▸ Job item
Work out how many lines in the following entries contain the string "thuyết", and write only that number.

▸ Data extract
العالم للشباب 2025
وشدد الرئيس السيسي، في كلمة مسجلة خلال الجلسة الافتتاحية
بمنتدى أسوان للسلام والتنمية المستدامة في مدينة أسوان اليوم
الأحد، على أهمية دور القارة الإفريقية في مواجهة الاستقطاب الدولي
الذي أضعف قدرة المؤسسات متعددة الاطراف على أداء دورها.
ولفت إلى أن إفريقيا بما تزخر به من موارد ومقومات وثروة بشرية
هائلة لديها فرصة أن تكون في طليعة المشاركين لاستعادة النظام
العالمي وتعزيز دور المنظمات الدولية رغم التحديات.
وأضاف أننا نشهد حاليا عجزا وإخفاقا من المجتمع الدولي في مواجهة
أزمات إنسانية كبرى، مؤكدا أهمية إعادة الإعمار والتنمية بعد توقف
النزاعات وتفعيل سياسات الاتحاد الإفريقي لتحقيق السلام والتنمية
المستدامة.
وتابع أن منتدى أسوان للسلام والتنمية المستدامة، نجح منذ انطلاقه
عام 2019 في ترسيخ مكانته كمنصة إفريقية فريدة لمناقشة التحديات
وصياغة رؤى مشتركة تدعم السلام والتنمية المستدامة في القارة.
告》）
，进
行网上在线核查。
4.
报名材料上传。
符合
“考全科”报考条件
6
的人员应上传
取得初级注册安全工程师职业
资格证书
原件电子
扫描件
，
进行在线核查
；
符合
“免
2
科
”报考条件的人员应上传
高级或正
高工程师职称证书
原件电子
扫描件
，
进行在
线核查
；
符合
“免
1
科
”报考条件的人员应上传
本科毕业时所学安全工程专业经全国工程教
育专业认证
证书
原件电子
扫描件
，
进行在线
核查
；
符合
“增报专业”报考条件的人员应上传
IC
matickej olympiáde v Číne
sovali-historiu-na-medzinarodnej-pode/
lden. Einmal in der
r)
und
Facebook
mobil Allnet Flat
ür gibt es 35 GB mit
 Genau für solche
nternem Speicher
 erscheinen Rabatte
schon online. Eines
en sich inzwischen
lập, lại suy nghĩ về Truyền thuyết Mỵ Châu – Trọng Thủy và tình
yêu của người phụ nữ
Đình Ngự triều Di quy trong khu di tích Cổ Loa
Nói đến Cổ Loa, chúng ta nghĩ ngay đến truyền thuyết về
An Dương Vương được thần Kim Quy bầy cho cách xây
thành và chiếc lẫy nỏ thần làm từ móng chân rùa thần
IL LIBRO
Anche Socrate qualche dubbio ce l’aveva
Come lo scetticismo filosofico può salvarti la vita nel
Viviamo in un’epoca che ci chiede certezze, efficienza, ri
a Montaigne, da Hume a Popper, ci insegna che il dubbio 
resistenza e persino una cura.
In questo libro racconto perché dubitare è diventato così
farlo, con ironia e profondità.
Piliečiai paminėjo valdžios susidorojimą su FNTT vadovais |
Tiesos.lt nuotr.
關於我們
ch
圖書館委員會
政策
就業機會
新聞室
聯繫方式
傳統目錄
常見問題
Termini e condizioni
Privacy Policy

▸ Output of the exercise
2